On second thought, this might be true. but my gut reaction was that it was not correct but maybe it is. Thinking of things I do in tandem, there does seem to be one task that gets the bulk of my attention.

I sing and play the guitar and in order to do that, the guitar is WAY more dependent on muscle memory versus actual concentration. If I am just playing the guitar, then it is different, 100% focus.

I think in the plane, gathering info or flying would be at the forefront. Doesn't take much thought to shove a lever forward or blab into the radio. My last go around (Geese on the field discovered when flaring) I think my focus was probably 99% on that sweet spot between not stalling but making sure I clear the treetops ahead. "Everything else" got done but looking back, I couldn't begin to tell you what order.

These are complex things though. What constitutes a Task? Every task could likely be broken down into sub tasks and at some point your brain should also be grouping multiple things into a single task and doing multiple things at once.


Maybe not though... I have smashed my left thumb with a hammer in my right hand or cut me left hand, holding food that I was chopping with my right.


hmmmm.

Okay. you're right.
 
The controller will hang. That's too bad.

Hang? What does that mean? Get fired? Doubtful.

I wonder how many people actually get fired when the "Internet Experts" think that it is a foregone conclusion that they will be.
 
I can hit the PTT and say "6PC going around" as I advance the throttle.

Why is it so bloody important to make a go around call right away? Why can't it wait a few seconds until things get stabilized?

Aviate, Navigate, and THEN Communicate.

There are very few things (none?) in Aviation that have to be done RIGHT NOW. Talking on the radio is not one of them.
 
Why is it so bloody important to make a go around call right away? Why can't it wait a few seconds until things get stabilized?

Aviate, Navigate, and THEN Communicate.

There are very few things (none?) in Aviation that have to be done RIGHT NOW. Talking on the radio is not one of them.

Listen to the audio that I posted above. The pilot did communicate right away. His communication got stepped on by the controller. Similar to Tenerife without the heterodyne.
 
Why is it so bloody important to make a go around call right away? Why can't it wait a few seconds until things get stabilized?
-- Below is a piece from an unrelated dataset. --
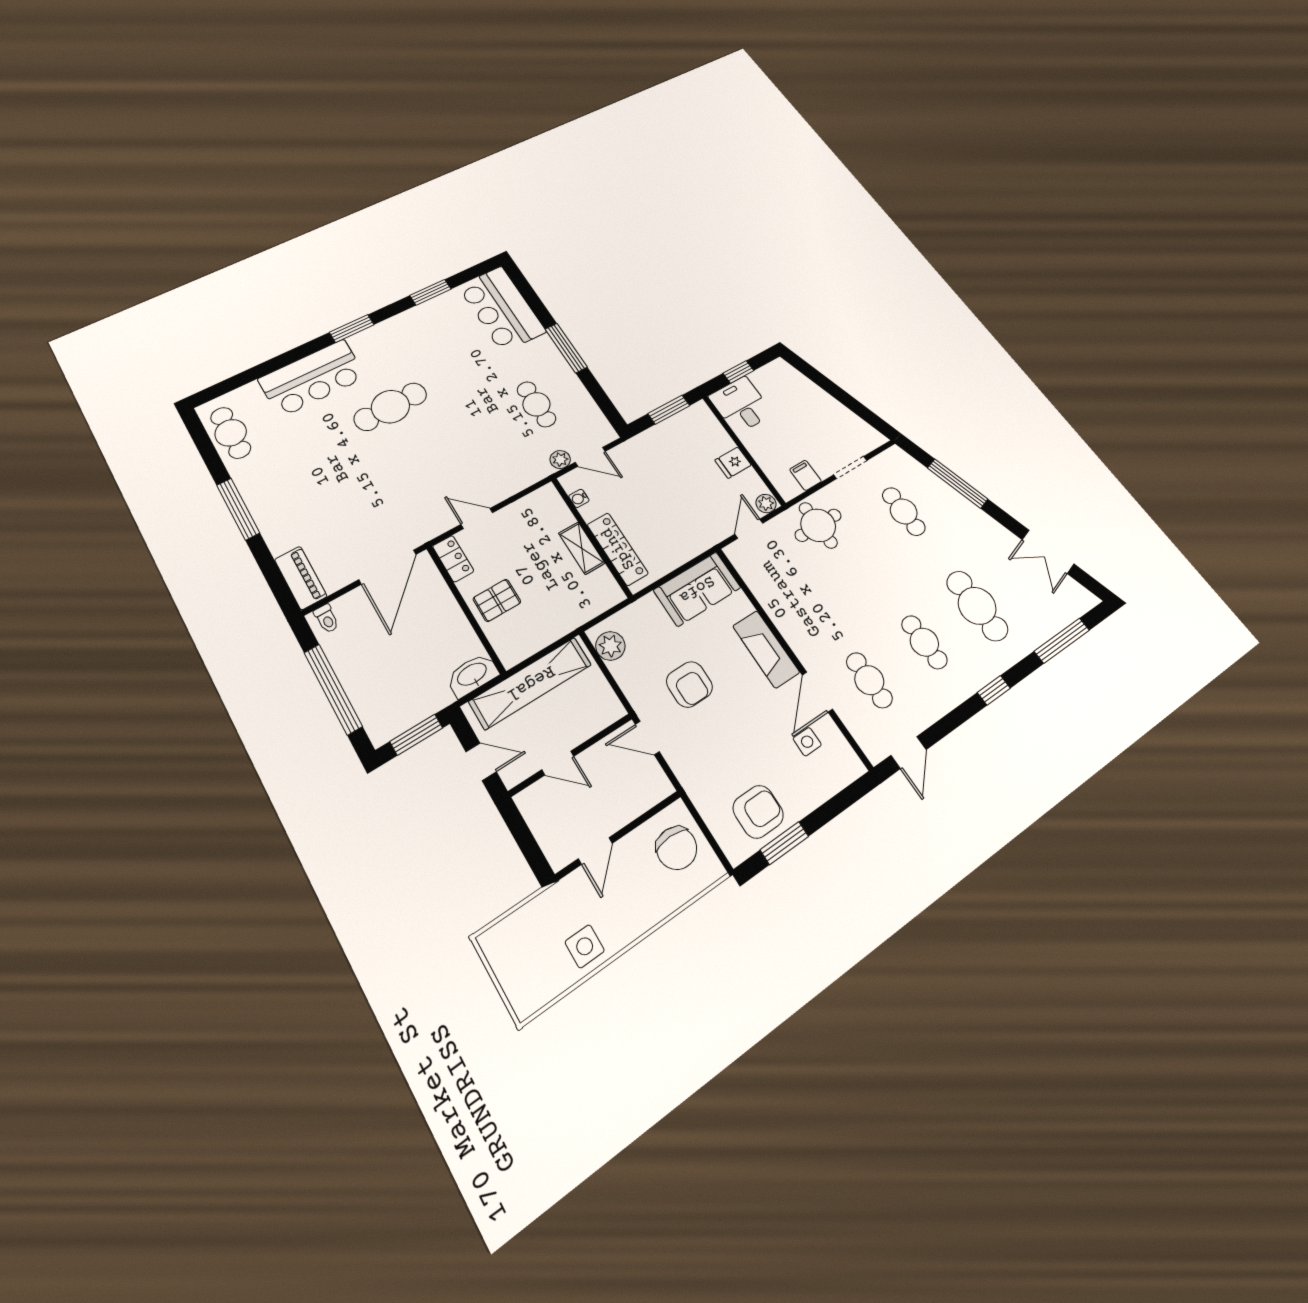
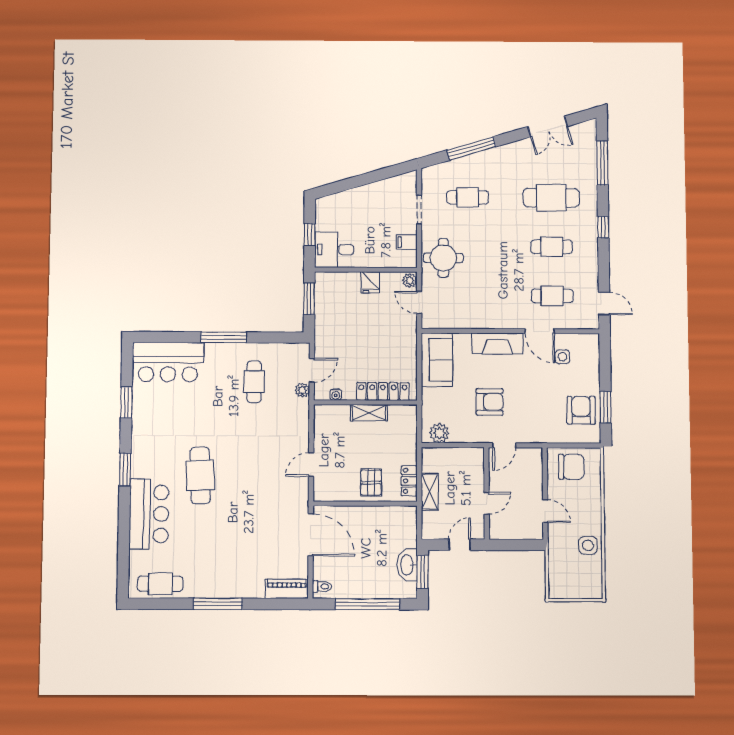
cafe table: (536, 404) -> (254, 382), turned 90
locker: (453, 559) -> (409, 481), moved, turned -90
washbasin: (472, 675) -> (407, 565), moved
shelving: (531, 683) -> (430, 492), width x0.45, depth x0.75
Aviate, Navigate, and THEN Communicate.

There are very few things (none?) in Aviation that have to be done RIGHT NOW. Talking on the radio is not one of them.

Doesn't HAVE to be it is just how I roll. Early in my training my instructor made me stop calling my turns while turning. I was so focused on what I was saying that I kept spinning the plane into the ground and killing us both.

Ok, that was a stretch. But he did say call then turn but don't do both until you are able to do so without trying to kill us.
Now I hit the ptt as I turn the yoke and it works out fine every time.

As a young lad of 23, I kissed the blarny stone and was blessed with the gift (curse maybe) of gab. Repeating what someone has said to me at this point requires so little processing power that it would probably be more disruptive for me to break my routine and do it a different way.

I CommuNavigAvaited on my checkride and the DPE had no issue with it.
 
Once you commit to a go-around, you're committed. Be decisive.

Yeah, I gave my wife hell for that once. She decided she didn't like her approach and decided to go around and just sort of increased power a bit. No half-assed go arounds.. Throttle and Prop forward, gear up.
 
Yeah, I gave my wife hell for that once. She decided she didn't like her approach and decided to go around and just sort of increased power a bit. No half-assed go arounds.. Throttle and Prop forward, gear up.

Sidebar: Your wife is a pilot?
 
Sidebar: Your wife is a pilot?
Yeah. It works out pretty well, but she wants to fly half the legs. Actually since I got my instrument rating (and she does not), she figures she should fly if the weather is nice since I'll get to fly when it's not.

She swears she's going to deck me if I make any more comments about the centerline being out of service while she's landing.


What we are missing is some of the husband-wife checks and balances when we are both (as one of our other friends here put it) taking hits off the 100LL crack pipe. This is why I have one of the sweetest Navions out there and live on a fabulous house on an airpark.